Tan arriba, tan llena y tan sola, la luna adivinaba sus intenciones pero no tenía a quien advertir. Vio cómo cerraba tras de sí la puerta y cómo tomaba el camino al bosque con un hacha en la mano. Se servía de la luz de las estrellas para avanzar sin tropiezos por la senda y de su instinto, supuso la luna, cuando ya se internó entre los árboles que con su frondosidad guardaban la noche.
Privada de visión, aguzó el oído y escuchó sus pasos, blandos sobre la hierba, seguros en su marcha. Sentía cuando se detenía por su respiración, más lenta, e intuía que en sus pausas buscaba algo, no lo encontraba y reanudaba la marcha.

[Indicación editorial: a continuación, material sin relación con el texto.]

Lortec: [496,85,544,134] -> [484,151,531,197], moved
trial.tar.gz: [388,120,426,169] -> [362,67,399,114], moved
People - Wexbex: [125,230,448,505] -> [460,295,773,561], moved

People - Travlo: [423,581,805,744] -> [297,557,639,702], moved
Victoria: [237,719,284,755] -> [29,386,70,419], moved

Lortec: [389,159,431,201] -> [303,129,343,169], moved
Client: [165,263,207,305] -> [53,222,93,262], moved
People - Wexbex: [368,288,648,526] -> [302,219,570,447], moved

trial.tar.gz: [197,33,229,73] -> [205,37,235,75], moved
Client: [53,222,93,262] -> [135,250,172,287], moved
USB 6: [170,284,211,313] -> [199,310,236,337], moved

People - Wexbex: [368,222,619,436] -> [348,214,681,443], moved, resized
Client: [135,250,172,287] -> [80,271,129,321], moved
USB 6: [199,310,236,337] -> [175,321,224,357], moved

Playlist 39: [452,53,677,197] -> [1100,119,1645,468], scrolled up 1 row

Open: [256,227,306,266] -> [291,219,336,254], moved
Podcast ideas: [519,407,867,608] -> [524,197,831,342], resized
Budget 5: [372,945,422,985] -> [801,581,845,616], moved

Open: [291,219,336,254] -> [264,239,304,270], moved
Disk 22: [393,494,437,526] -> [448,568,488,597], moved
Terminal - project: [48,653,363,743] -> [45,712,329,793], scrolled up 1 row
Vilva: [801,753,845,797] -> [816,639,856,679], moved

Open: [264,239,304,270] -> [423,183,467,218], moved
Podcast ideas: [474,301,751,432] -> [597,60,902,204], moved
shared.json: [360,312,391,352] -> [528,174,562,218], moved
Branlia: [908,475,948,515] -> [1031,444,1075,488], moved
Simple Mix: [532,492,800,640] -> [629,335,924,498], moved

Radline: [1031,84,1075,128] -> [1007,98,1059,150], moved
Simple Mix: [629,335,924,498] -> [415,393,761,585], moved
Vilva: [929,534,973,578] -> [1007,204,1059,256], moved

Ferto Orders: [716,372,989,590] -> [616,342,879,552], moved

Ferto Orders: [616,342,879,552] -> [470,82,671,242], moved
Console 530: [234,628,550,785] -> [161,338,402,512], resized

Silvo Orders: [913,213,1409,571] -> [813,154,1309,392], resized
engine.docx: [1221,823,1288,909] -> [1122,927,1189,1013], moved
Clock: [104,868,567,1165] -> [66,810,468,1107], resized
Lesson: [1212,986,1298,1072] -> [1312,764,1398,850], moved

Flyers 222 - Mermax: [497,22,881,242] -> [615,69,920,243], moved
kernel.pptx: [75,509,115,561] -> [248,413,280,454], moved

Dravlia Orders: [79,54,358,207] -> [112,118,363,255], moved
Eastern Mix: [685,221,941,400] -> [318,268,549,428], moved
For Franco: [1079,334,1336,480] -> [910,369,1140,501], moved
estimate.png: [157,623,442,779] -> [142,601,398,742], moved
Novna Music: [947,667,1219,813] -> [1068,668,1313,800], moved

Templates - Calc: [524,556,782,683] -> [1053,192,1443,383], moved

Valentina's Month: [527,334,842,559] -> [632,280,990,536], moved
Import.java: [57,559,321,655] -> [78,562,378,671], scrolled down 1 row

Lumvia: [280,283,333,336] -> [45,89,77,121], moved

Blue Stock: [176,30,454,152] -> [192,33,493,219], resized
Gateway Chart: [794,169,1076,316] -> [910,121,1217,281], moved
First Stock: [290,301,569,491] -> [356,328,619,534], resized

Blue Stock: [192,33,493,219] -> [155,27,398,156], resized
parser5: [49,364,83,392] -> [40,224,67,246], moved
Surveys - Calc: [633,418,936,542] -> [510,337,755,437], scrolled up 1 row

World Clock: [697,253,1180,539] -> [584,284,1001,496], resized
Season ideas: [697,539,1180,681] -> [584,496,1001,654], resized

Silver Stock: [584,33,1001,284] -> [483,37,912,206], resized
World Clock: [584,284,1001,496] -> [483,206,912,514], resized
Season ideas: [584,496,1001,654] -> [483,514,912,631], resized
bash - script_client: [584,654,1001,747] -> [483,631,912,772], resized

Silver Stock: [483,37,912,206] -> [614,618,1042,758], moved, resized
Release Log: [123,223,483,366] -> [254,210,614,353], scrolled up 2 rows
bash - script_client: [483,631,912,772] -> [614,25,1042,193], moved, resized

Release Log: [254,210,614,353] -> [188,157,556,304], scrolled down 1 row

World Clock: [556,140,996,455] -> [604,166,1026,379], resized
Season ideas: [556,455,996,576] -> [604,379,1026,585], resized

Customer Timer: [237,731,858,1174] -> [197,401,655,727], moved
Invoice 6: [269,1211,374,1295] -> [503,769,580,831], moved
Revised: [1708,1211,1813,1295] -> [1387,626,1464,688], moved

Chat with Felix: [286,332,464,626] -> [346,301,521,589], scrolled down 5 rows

En un claro, encontró el tocón de árbol que buscaba. Posó el hacha y se agachó para recogerlo. Tenía escarcha, y bajo la escarcha, musgo. Y pesaba. Lo agitó, acercó su oído. Algo se movía en su interior. Hizo una pequeña señal en el aire, pronunció unas palabras y a un lado del tocón se abrió una portezuela por la que salieron corriendo dos pequeños gnomos desnudos.
Bajo el brazo lo llevó a su casa, mientras en lo alto, llena y sola, la luna se revolvía, incapaz de gritar “Stop!”. Asomaba su luz en las ventanas, y le contaba que sobre una mesa, el tocón, todavía con la portezuela abierta estaba listo y que el leñador yacía en el suelo con el corazón en la mano y la intención de guardarlo en el nuevo cofre, a salvo de roturas.